These days brands must move at a blistering pace to keep up with consumers. Look no further than the fierce and hyper-competitive telecommunications industry to find brands moving rapidly to gain an advantage. Take, for example, Verizon who recently signed Ricky Gervais to debunk its competitors’ ads.

To operate in such a landscape, brands require solutions that help them understand the competitive landscape and how consumers are responding in near real-time. Examining the interplay between TV and social media, 2 of the most synchronous media channels, is a great place to start. Our research with Turner found that TV advertising is the second largest driver of social engagement.

By connecting datasets from TV and social media, brands can gain powerful insights about their advertising, enabling them to be responsive to consumers and shifts in the competitive landscape.

Overlaying TV ad occurrences and social engagements for telecommunications brands, reveals a strong correlation between advertising time and social media engagements through the first third of the 2016.

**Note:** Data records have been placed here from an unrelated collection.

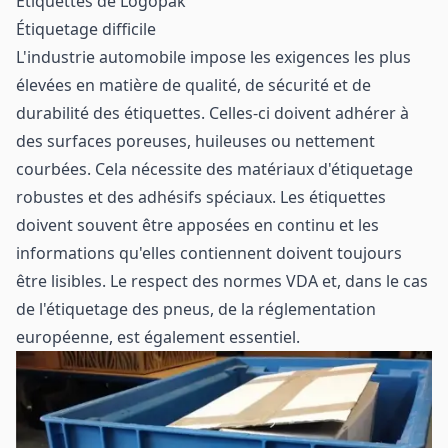
Étiquettes de Logopak
Étiquetage difficile
L'industrie automobile impose les exigences les plus
élevées en matière de qualité, de sécurité et de
durabilité des étiquettes. Celles-ci doivent adhérer à
des surfaces poreuses, huileuses ou nettement
courbées. Cela nécessite des matériaux d'étiquetage
robustes et des adhésifs spéciaux. Les étiquettes
doivent souvent être apposées en continu et les
informations qu'elles contiennent doivent toujours
être lisibles. Le respect des normes VDA et, dans le cas
de l'étiquetage des pneus, de la réglementation
européenne, est également essentiel.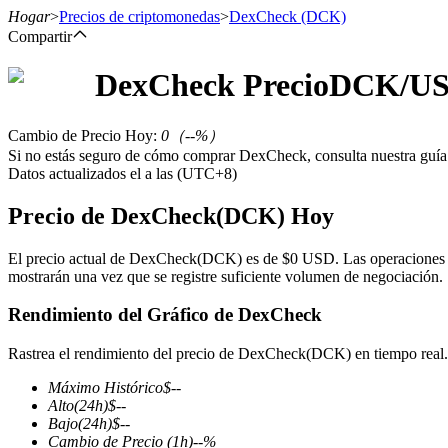
Hogar
>
Precios de criptomonedas
>
DexCheck
(DCK)
Compartir
DexCheck
Precio
DCK
/US
Futuros
Cambio de Precio Hoy
:
0
（
--
%）
Si no estás seguro de cómo comprar DexCheck, consulta nuestra guí
Datos actualizados el a las (UTC+8)
Precio de DexCheck(DCK) Hoy
El precio actual de DexCheck(DCK) es de $0 USD. Las operaciones h
mostrarán una vez que se registre suficiente volumen de negociación.
Futuros del USDT
Rendimiento del Gráfico de DexCheck
Futuros que utilizan USDT como garantía
Rastrea el rendimiento del precio de DexCheck(DCK) en tiempo real.
Máximo Histórico
$
--
Alto
(24h)
$
--
Bajo
(24h)
$
--
Cambio de Precio
(1h)
--
%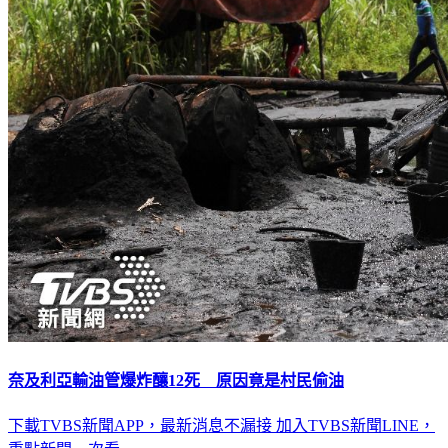
奈及利亞輸油管爆炸釀12死 原因竟是村民偷油
下載TVBS新聞APP，最新消息不漏接
加入TVBS新聞LINE，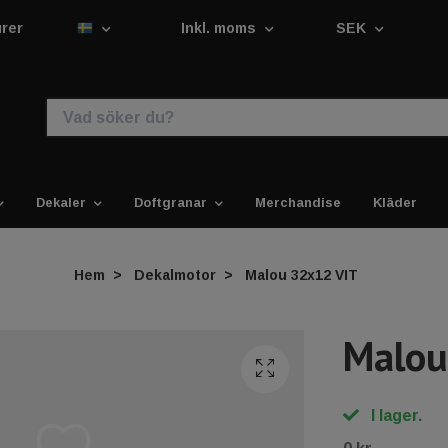
urer
Inkl. moms
SEK
Dekaler
Doftgranar
Merchandise
Kläder
Hem
Dekalmotor
Malou 32x12 VIT
Malou
I lager.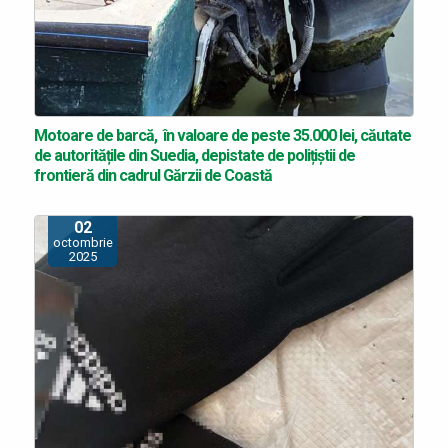
Motoare de barcă, în valoare de peste 35.000 lei, căutate
de autoritățile din Suedia, depistate de polițiștii de
frontieră din cadrul Gărzii de Coastă
02
octombrie
2025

Brands can leverage multi-screen data such as this to understand the creative and placements that are driving the highest consumer response.

This year, T-Mobile has been especially effective at generating a strong consumer response from their TV advertising. Per advertising minute, T-Mobile has generated an average 24.8 social media engagements across Twitter and Facebook. It was T-Mobile’s Super Bowl commercials featuring Drake and Steve Harvey that drove the highest social responses.


To compete in today’s landscape, brands need to keep pace with consumers who have come to demand instant gratification. That means accelerating insights and leveraging solutions that provide an understanding of behavior on all sides of the screen.